I paced my father’s hometown cemetery as he pushed and pulled his lawn mower through the overgrown grass, planted marigolds at strangers’ graves. I ripped dandelions with the savagery of a child who was Anne with an E and who pretended to be the one from Green Gables, who didn’t care to understand what it meant to be dead. I held the bouquet like a bride and trampled the wild blades, wondering why my dad cared at all to tend the plots of those decaying for a century. Now, with a longer life of collected memories, I know he’d always been the man to shovel his neighbor’s driveway in December, to walk at night with lightbulbs in his pockets to replace anyone’s burned out porch lamps while they slept, and he couldn’t let his parents’ bones lie in a graveyard replete with Jumanji canopies taking over the signs that someone once inhaled this town, that someone once exhaled this town.

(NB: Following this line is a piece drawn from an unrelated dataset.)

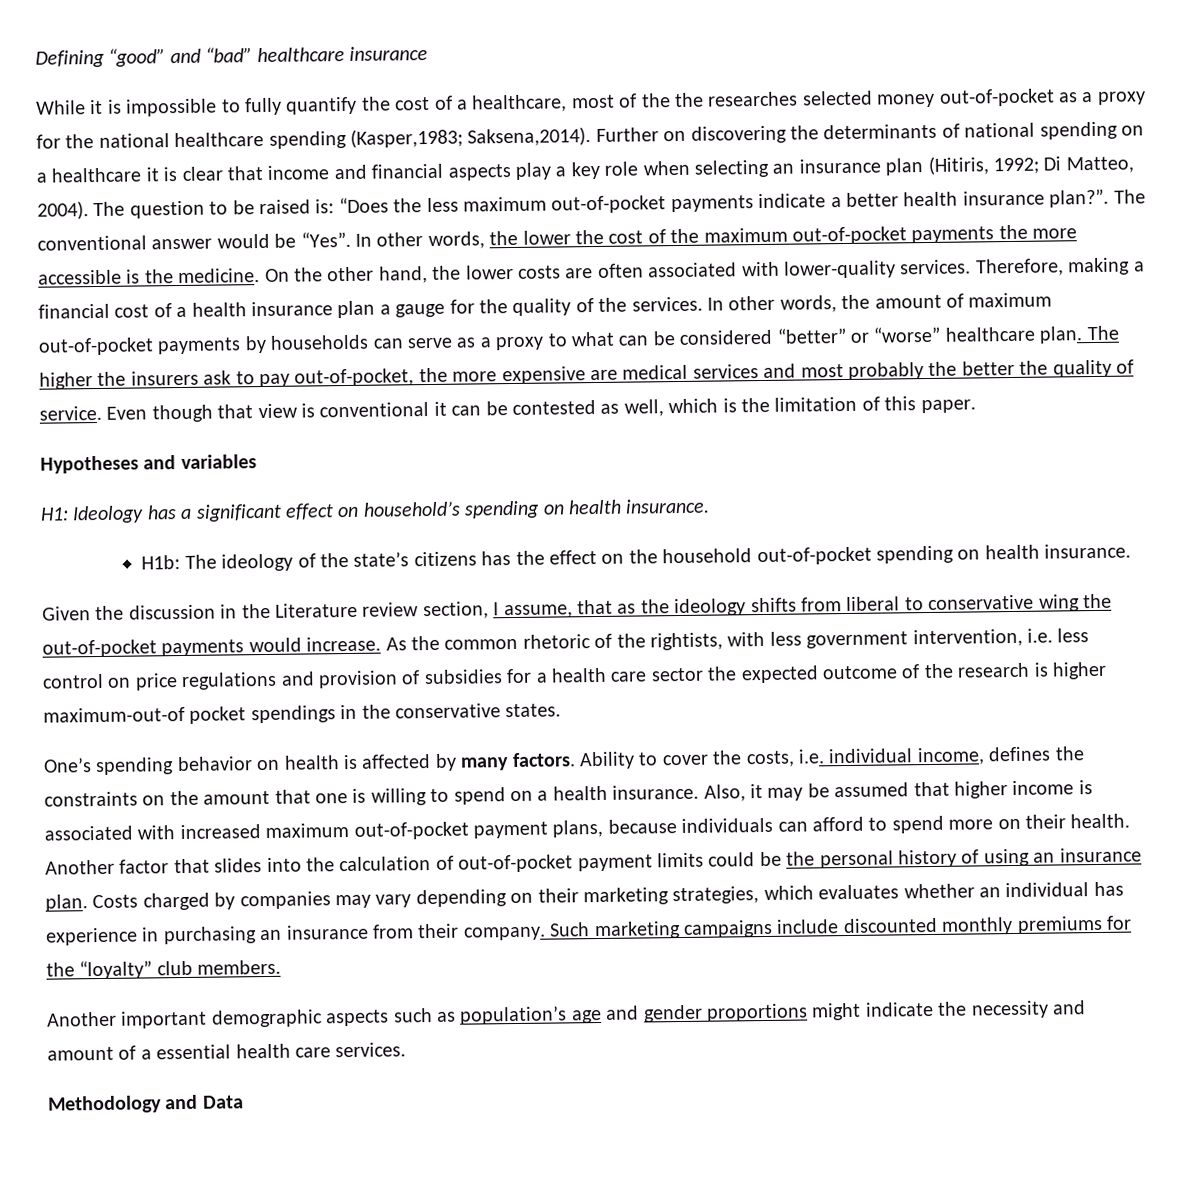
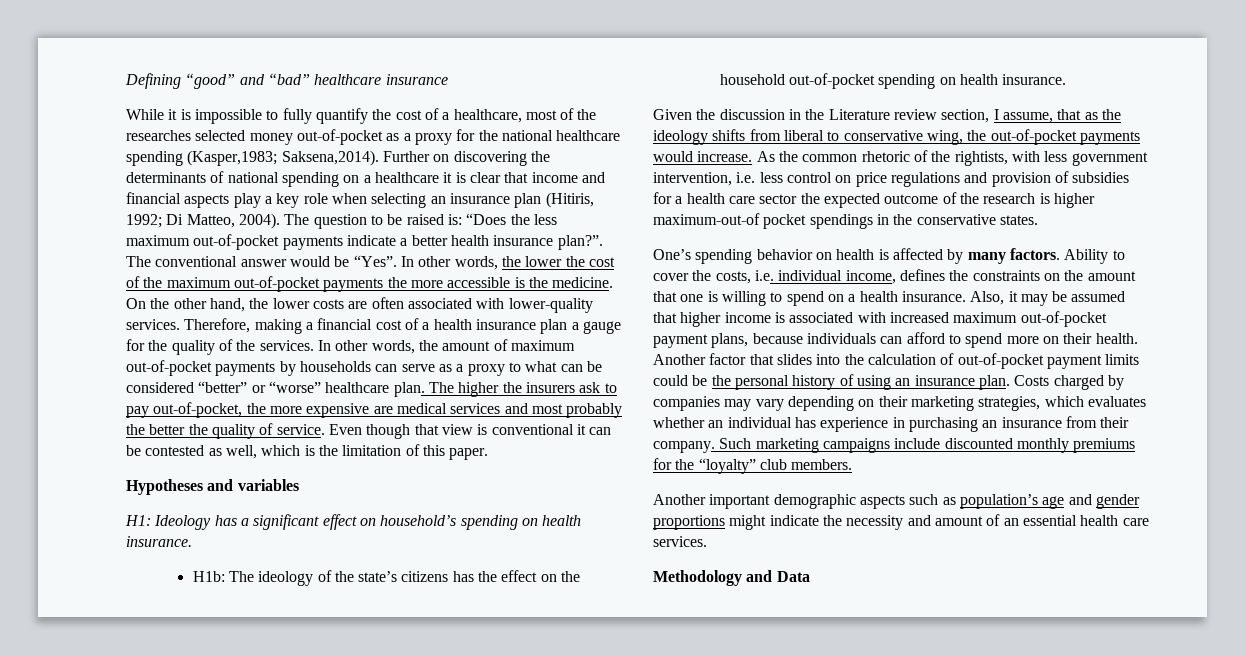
[673,92,704,108] the -> (597, 114) none
[1038,594,1080,612] wing -> [926,130,963,145] wing,
[140,1049,152,1060] a -> [1003,518,1019,526] an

Now I adorn my father’s grave with seashells, arrange them in a circle around a ceramic frog. I carry his funeral flowers like a baby in my arms, lay one at a time across barren graves near his. And maybe visiting strangers will be touched to see a lily, even desiccated from the sun, atop their loved one’s grave. Maybe this was my father’s sentiment too. Maybe he thought not of those who passed on, but of those who would pass by; they would know someone cared enough. Or maybe they would think it was their ancestors’ way of saying hi from the other side. And maybe, when you think about it, it was.